» **STATED PROBLEM**
Convert the lines below into a Markdown table with the columns Row and Text, numbering each line and skipping blank ones. Leave the pictures out of your answer.

Dataset rows
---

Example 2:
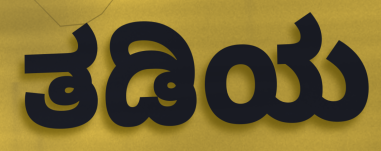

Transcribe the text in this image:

ತಡಿಯ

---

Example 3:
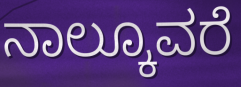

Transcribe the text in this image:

ನಾಲ್ಕೂವರೆ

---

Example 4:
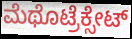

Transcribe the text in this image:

ಮೆಥೊಟ್ರೆಕ್ಸೇಟ್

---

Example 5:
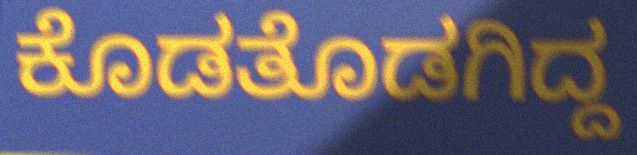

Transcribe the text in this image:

ಕೊಡತೊಡಗಿದ್ದ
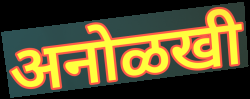
अनोळखी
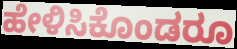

» **IN RESPONSE**
| Row | Text |
|---|---|
| 1 | --- |
| 2 | Example 2: |
| 3 | Transcribe the text in this image: |
| 4 | ತಡಿಯ |
| 5 | --- |
| 6 | Example 3: |
| 7 | Transcribe the text in this image: |
| 8 | ನಾಲ್ಕೂವರೆ |
| 9 | --- |
| 10 | Example 4: |
| 11 | Transcribe the text in this image: |
| 12 | ಮೆಥೊಟ್ರೆಕ್ಸೇಟ್ |
| 13 | --- |
| 14 | Example 5: |
| 15 | Transcribe the text in this image: |
| 16 | ಕೊಡತೊಡಗಿದ್ದ |
| 17 | अनोळखी |